Start of Block

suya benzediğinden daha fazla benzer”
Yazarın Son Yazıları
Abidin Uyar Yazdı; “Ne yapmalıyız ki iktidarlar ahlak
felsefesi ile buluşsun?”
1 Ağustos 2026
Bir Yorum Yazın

End of Block
Start of Block

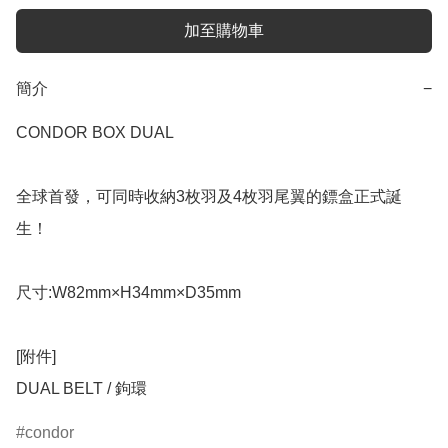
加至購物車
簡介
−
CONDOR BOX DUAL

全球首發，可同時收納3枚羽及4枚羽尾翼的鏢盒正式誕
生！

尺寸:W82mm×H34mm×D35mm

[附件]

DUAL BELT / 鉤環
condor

End of Block
Start of Block

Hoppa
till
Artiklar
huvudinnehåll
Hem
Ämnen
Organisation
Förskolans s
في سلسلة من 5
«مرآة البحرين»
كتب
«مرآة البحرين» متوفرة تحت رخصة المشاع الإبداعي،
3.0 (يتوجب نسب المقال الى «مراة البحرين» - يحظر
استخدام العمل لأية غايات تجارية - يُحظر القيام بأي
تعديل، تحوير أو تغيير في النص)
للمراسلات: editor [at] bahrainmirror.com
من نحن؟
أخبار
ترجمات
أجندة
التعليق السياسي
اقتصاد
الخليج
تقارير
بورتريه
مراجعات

End of Block

TASK DETAILS
Please copy each line from the material above in which the string "البحرين" appears.

EXPECTED ANSWER
«مرآة البحرين»
«مرآة البحرين» متوفرة تحت رخصة المشاع الإبداعي،
3.0 (يتوجب نسب المقال الى «مراة البحرين» - يحظر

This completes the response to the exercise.